It's quite possible I may be the only musician in my knowledge who never intends to play with any other musician, or for anyone else. I do this for an audience of one: myself. I have no interest, intention or desire to perform music for other people. I don't crave the applause of other people. I've had plenty of that in my life, and it ain't all it's cracked up to be. There's a price you pay for it, believe me.
I've loved music all my life and always wanted to study it, to take it apart piece by piece and understand it better. That's what this is about; taking a piece of music I love and looking at it from the inside out. To get inside the composer's mind and feel what he or she felt when they wrote it.
My teacher asked me if I've played anything for anyone yet and I said "No." She said I had a couple of pieces I could play, but I said I couldn't perform them well enough yet, and besides, I had no interest in playing for anyone else.
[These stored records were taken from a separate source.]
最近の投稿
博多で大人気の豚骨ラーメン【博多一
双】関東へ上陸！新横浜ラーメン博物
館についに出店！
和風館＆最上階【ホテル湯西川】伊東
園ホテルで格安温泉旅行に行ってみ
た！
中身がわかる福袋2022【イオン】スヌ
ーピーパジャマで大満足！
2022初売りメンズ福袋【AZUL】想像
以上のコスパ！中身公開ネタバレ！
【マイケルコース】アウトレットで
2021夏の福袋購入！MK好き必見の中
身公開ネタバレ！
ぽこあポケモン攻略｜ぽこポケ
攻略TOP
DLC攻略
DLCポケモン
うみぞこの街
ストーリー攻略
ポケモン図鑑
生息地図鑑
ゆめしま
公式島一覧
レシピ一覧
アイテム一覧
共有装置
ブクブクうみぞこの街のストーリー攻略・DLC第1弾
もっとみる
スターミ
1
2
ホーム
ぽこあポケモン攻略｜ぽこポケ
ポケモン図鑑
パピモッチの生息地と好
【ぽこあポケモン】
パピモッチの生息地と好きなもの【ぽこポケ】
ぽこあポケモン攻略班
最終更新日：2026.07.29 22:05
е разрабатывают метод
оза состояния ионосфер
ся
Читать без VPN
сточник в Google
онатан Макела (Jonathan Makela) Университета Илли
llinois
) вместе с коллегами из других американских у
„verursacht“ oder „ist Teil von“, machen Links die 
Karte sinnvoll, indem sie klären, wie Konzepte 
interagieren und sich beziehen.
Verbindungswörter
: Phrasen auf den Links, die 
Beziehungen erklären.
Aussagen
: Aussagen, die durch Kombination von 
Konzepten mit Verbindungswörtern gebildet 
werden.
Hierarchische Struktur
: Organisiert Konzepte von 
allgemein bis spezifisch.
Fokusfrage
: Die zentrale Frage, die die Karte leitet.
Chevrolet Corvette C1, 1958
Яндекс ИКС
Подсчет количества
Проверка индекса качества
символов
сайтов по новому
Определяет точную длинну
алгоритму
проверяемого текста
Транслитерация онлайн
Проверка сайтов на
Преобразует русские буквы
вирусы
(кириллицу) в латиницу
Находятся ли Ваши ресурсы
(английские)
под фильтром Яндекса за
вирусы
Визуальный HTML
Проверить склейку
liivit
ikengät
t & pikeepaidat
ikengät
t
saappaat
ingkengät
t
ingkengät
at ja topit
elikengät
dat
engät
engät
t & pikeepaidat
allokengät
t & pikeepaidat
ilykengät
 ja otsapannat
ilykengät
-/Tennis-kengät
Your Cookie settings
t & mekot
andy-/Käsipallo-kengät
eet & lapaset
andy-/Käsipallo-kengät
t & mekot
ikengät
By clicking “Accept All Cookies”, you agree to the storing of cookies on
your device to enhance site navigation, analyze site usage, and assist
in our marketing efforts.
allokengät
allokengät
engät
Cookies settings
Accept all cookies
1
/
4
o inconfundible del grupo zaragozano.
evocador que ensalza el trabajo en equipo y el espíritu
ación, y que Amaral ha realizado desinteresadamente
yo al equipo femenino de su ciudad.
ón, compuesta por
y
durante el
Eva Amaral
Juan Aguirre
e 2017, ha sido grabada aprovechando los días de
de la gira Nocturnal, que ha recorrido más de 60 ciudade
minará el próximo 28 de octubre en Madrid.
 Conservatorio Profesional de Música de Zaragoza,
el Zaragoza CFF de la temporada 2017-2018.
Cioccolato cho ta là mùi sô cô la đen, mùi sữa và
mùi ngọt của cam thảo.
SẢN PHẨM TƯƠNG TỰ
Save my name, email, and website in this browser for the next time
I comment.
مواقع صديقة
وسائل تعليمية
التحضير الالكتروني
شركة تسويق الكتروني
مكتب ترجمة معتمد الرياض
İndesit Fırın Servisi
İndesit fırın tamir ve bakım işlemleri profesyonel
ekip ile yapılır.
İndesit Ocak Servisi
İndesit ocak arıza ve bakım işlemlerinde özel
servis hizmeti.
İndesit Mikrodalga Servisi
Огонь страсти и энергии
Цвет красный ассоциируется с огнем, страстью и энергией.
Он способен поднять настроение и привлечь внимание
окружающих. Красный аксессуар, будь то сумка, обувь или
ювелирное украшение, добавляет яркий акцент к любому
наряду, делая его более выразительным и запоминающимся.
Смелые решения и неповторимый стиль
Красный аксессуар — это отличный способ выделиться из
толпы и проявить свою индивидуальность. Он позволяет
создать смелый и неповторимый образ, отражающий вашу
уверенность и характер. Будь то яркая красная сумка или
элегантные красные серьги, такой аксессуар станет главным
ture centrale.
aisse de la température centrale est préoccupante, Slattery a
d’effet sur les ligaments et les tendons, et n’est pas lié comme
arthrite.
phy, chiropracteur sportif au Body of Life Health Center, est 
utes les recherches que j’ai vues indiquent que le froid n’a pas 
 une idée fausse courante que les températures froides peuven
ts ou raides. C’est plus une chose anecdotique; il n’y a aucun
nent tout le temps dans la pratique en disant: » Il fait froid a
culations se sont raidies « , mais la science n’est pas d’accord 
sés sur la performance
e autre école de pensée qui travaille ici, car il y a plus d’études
People have expressed curiosity about my progress and suggested I record my playing and post it. I even bought a midi cord to do this very thing. Then I struggled with midi programs and realized, "Why bother--I know where I'm heading with this. And do I need to hear the comments and (I'm sure) well-meaning critiques of others?"
No. Not really. This is something I'm doing for me. It's mine.
If I let other people into it, it would spoil it. I'll write about the process, because I find it fascinating, but the music itself--that's all mine.